- [Dataset records]:
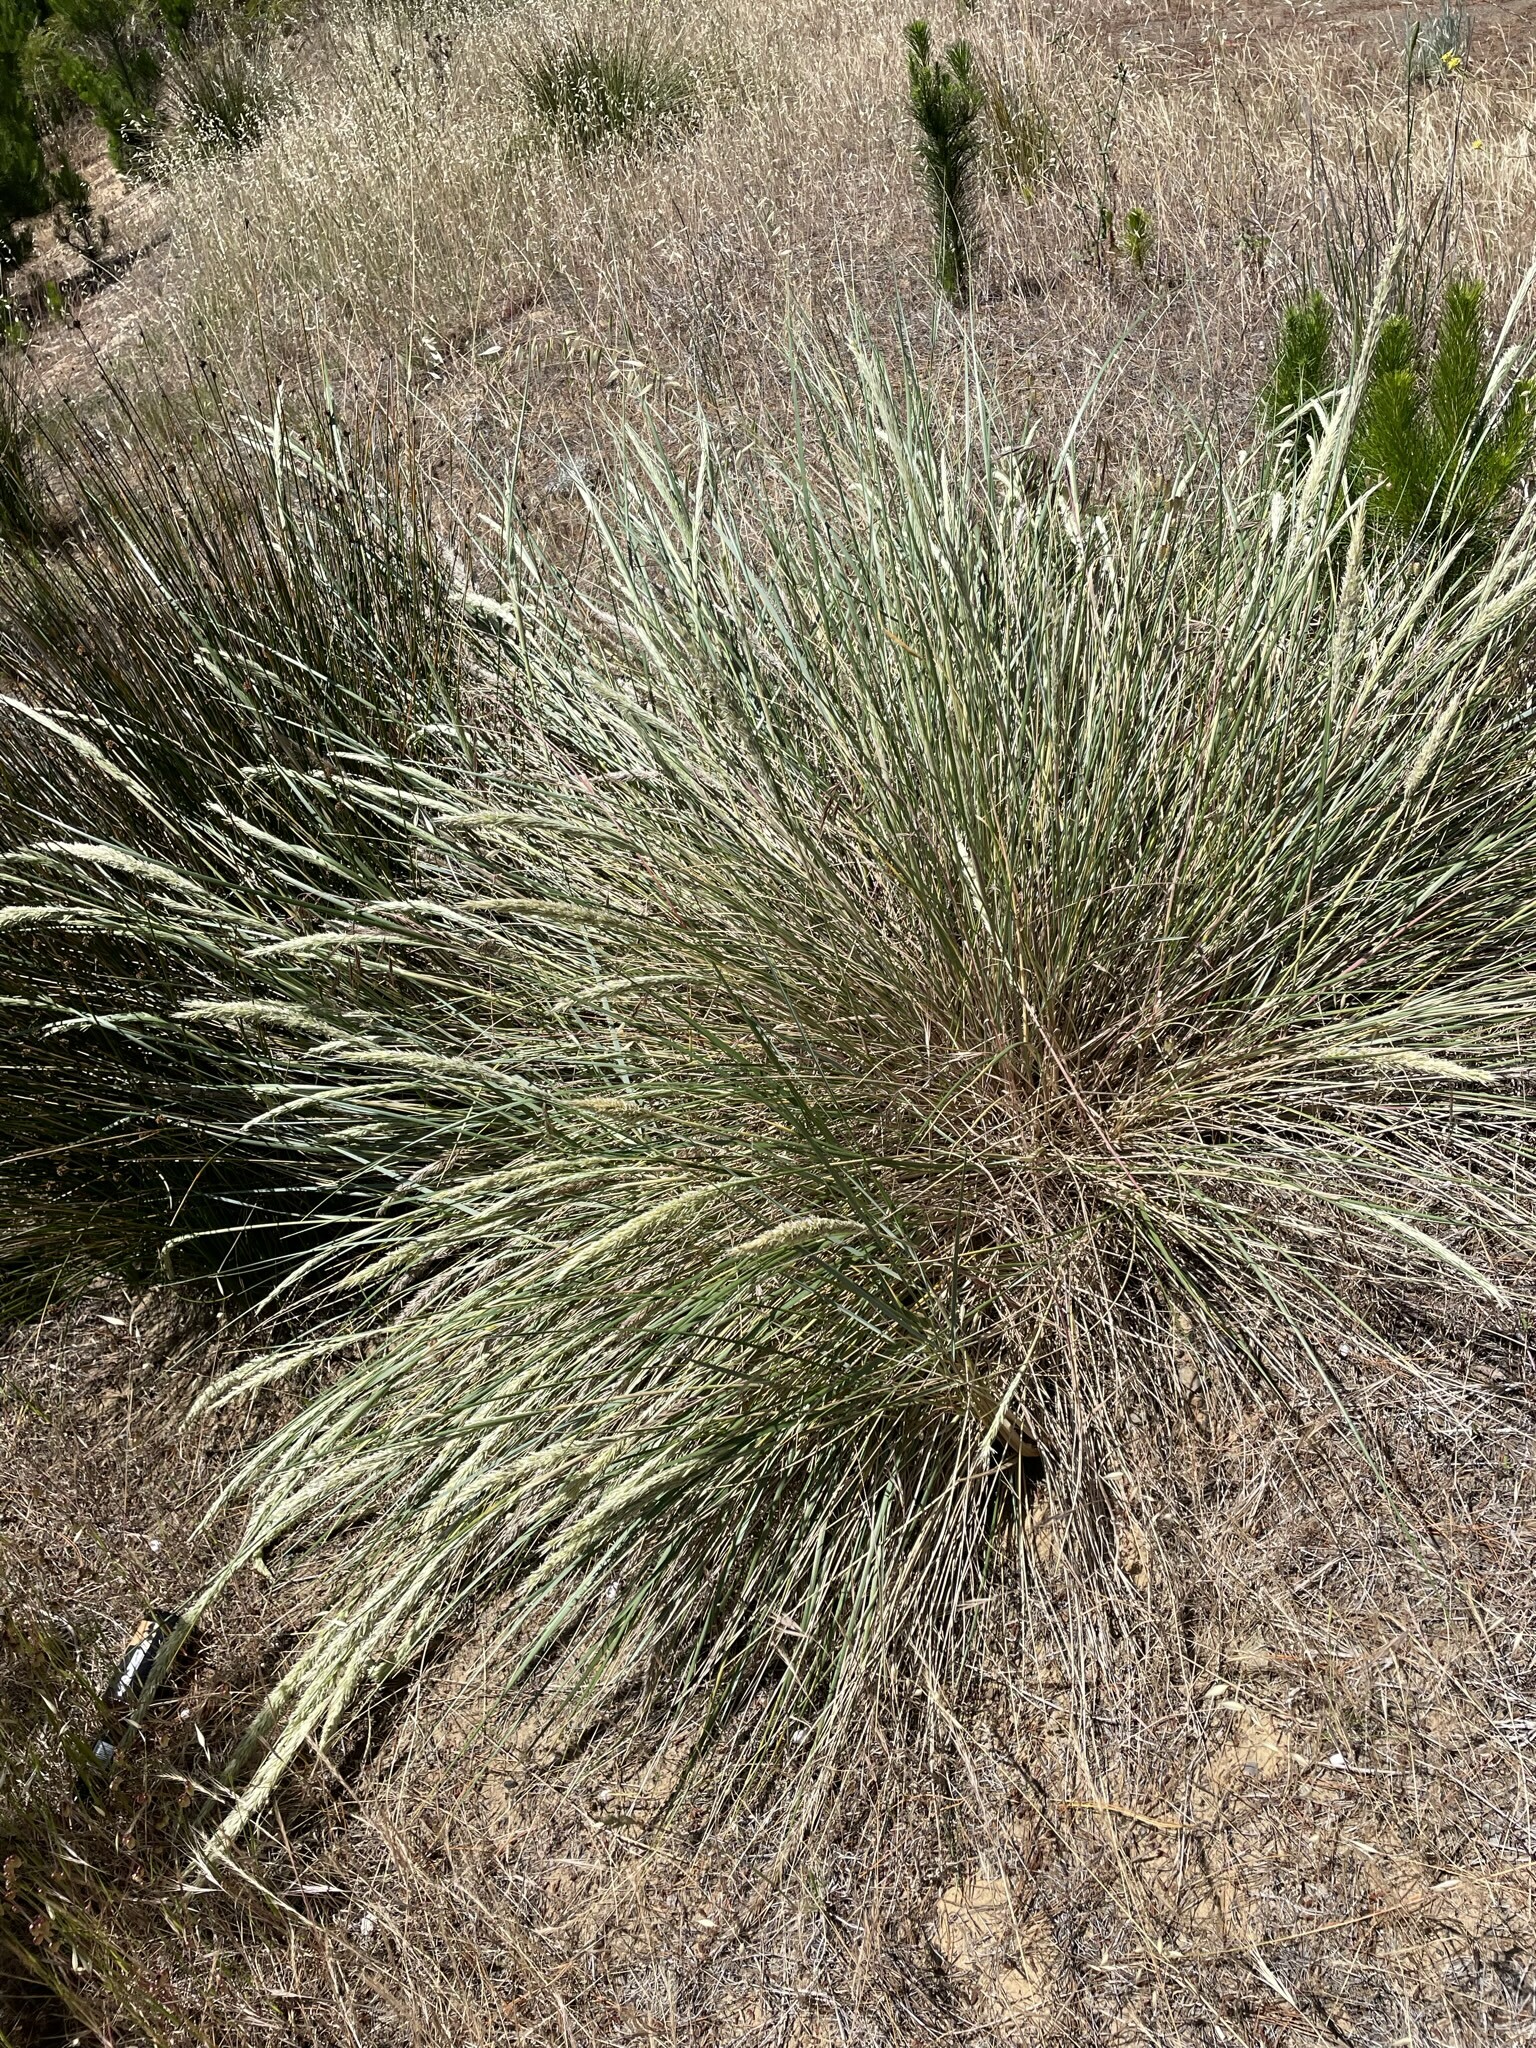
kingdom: Plantae
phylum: Tracheophyta
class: Liliopsida
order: Poales
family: Poaceae
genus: Calamagrostis
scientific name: Calamagrostis arenaria
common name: European beachgrass
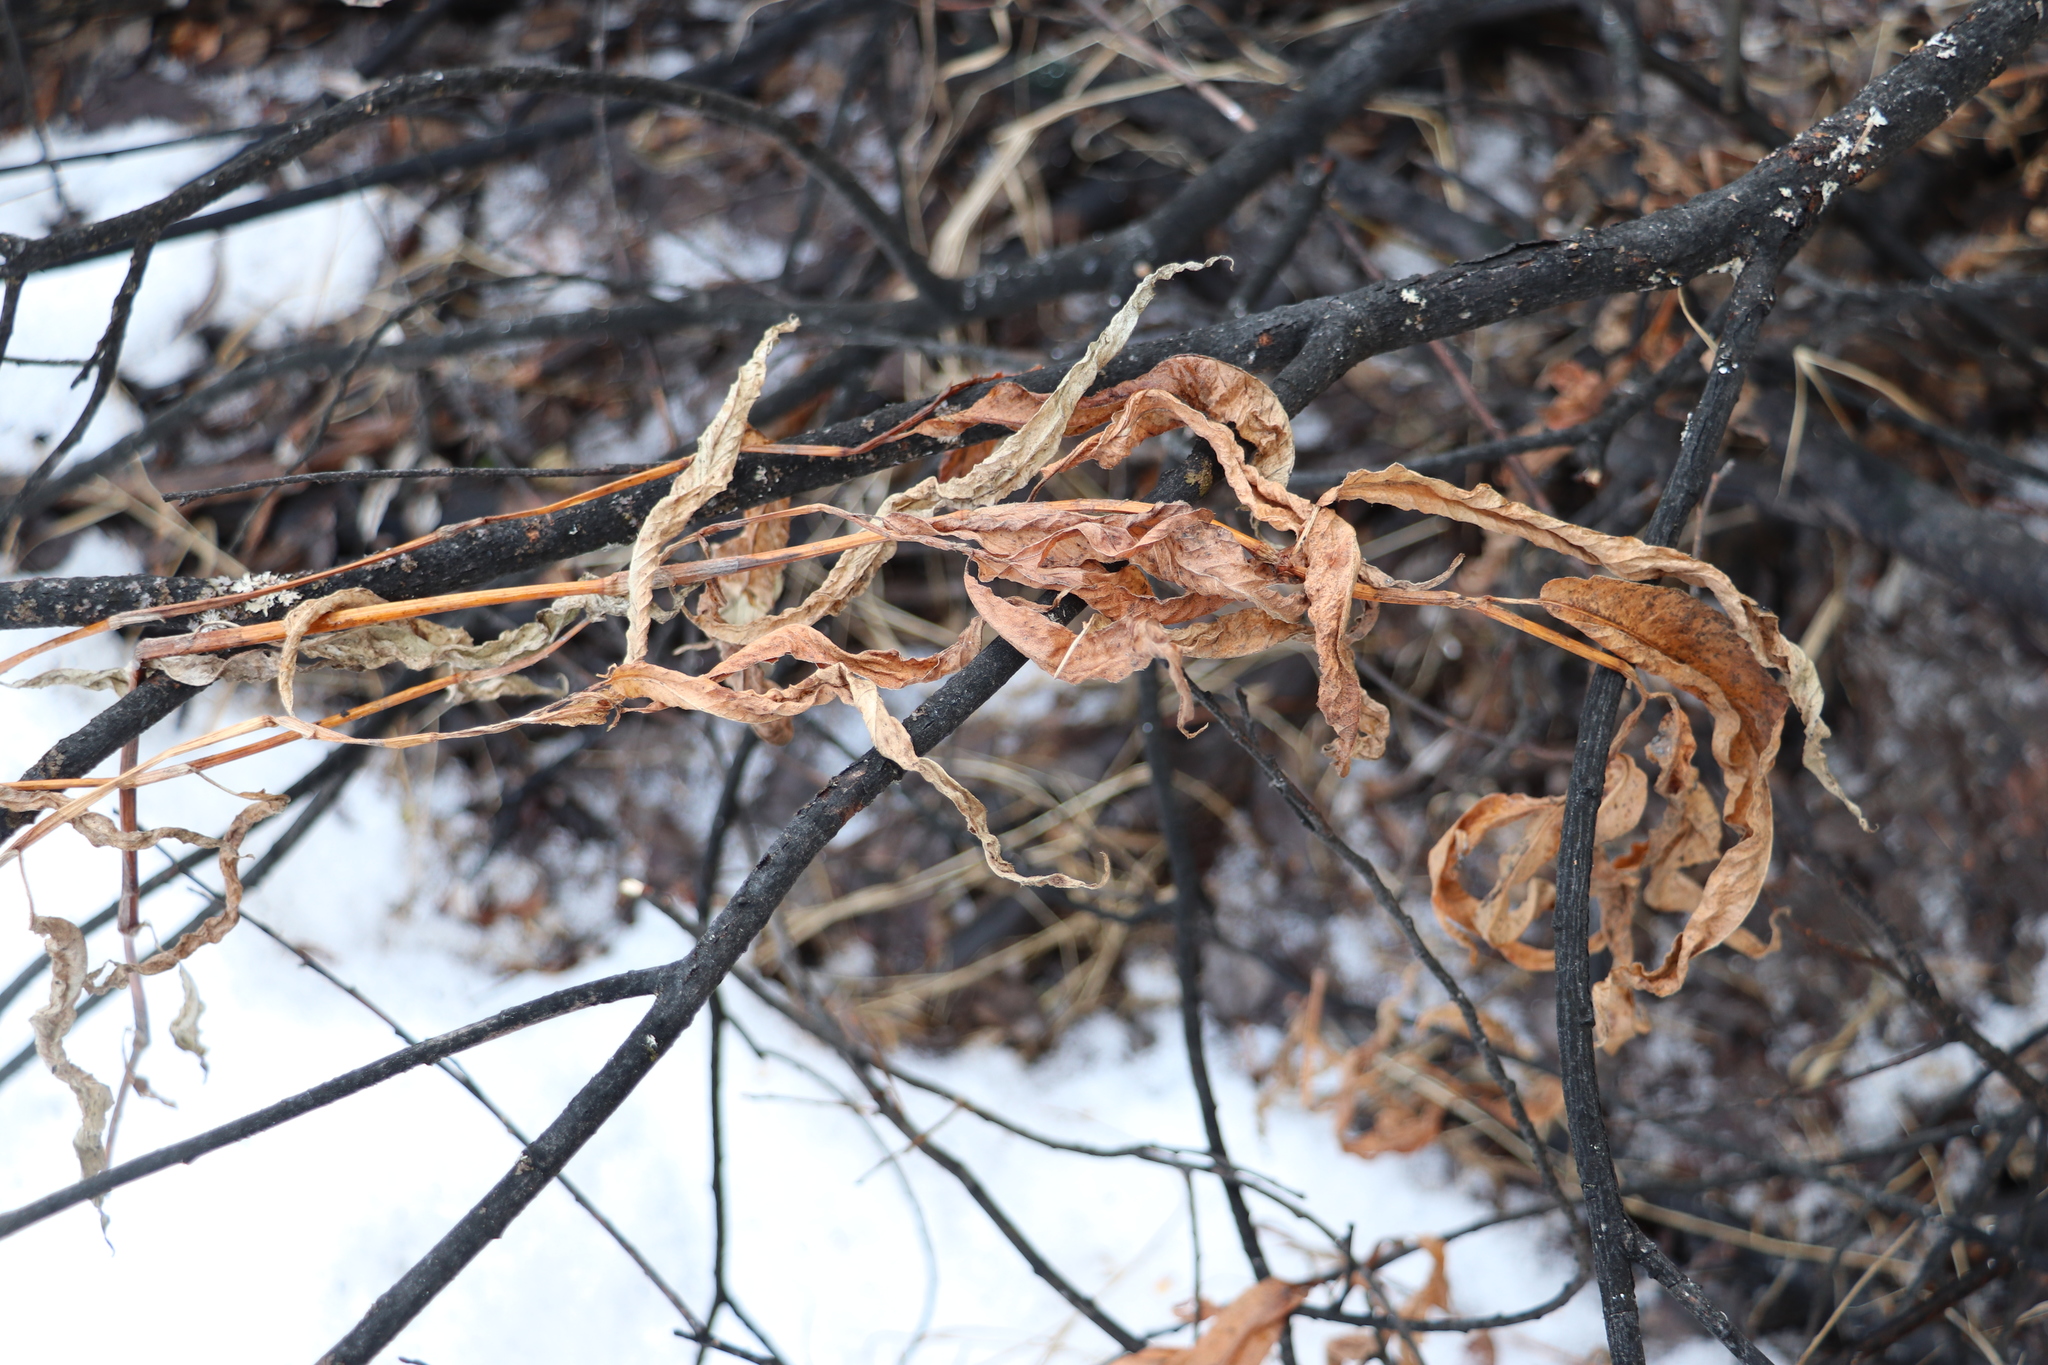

- [What needs to be done]:
Copy out every line of the listing above word for word, without the pictures.

- [Solution below]:
kingdom: Plantae
phylum: Tracheophyta
class: Liliopsida
order: Poales
family: Poaceae
genus: Calamagrostis
scientific name: Calamagrostis arenaria
common name: European beachgrass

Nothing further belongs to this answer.